# Excerpt to read
Python 3 changing value of dictionary key in for l

2019-04-10 21:39发布

问题:

I have python 3 code that is not working as expected:

def addFunc(x,y):
    print (x+y)

def subABC(x,y,z):
    print (x-y-z)

def doublePower(base,exp):
    print(2*base**exp)

def  RootFunc(inputDict):
    for k,v in inputDict.items():
        if v[0]==1:
            d[k] = addFunc(*v[1:])
        elif v[0] ==2:
            d[k] = subABC(*v[1:])
        elif  v[0]==3:
            d[k] = doublePower(*v[1:])


d={"s1_7":[1,5,2],"d1_6":[2,12,3,3],"e1_3200":[3,40,2],"s2_13":[1,6,7],"d2_30":[2,42,2,10]}
RootFunc(d)

#test to make sure key var assignment works
print(d)

I get:

{'d2_30': None, 's2_13': None, 's1_7': None, 'e1_3200': None, 'd1_6': None}

I expected:

{'d2_30': 30, 's2_13': 13, 's1_7': 7, 'e1_3200': 3200, 'd1_6': 6}

What's wrong?

Semi related: I know dictionaries are unordered but is there any reason why python picked this order? Does it run the keys through a randomizer?

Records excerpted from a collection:
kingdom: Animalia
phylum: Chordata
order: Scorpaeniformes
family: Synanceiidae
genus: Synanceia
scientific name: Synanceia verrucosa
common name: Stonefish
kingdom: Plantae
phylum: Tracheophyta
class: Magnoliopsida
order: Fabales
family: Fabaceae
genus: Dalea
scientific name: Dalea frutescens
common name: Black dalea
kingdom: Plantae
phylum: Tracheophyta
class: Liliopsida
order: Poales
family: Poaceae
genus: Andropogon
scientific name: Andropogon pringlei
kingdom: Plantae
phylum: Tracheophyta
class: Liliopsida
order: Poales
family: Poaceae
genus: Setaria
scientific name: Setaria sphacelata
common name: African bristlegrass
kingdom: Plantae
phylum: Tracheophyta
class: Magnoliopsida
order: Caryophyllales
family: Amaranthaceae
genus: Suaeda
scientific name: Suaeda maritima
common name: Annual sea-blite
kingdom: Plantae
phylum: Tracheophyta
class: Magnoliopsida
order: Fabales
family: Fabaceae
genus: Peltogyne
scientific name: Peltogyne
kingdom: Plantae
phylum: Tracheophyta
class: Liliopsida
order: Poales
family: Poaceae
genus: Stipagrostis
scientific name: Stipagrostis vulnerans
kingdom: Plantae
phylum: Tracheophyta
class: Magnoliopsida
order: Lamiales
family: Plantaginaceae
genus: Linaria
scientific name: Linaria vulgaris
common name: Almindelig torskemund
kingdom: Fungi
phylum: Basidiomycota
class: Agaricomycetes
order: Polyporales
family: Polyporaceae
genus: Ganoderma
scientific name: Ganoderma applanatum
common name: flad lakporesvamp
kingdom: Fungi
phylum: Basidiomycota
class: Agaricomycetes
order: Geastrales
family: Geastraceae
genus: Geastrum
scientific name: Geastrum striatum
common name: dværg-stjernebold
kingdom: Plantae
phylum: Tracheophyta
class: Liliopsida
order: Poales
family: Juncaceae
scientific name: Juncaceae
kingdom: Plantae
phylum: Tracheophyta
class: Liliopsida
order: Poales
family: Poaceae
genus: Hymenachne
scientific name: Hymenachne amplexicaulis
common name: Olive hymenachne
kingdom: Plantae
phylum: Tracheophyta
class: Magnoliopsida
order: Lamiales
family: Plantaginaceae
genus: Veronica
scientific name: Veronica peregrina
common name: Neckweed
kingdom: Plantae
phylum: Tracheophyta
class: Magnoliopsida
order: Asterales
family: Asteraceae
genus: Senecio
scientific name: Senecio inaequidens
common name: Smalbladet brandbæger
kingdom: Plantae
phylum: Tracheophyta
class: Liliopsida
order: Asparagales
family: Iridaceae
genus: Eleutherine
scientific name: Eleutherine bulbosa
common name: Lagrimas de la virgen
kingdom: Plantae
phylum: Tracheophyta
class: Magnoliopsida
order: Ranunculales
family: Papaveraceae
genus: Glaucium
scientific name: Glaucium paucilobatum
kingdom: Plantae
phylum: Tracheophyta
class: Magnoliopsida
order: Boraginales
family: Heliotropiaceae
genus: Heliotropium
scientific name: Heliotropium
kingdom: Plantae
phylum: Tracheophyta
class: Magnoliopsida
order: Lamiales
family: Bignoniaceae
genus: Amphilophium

# What to do
From the question about updating Python dictionary values, extract the passage from "#test to make" up to and including "What's wrong?", copying it verbatim.

# Task output
#test to make sure key var assignment works
print(d)

I get:

{'d2_30': None, 's2_13': None, 's1_7': None, 'e1_3200': None, 'd1_6': None}

I expected:

{'d2_30': 30, 's2_13': 13, 's1_7': 7, 'e1_3200': 3200, 'd1_6': 6}

What's wrong?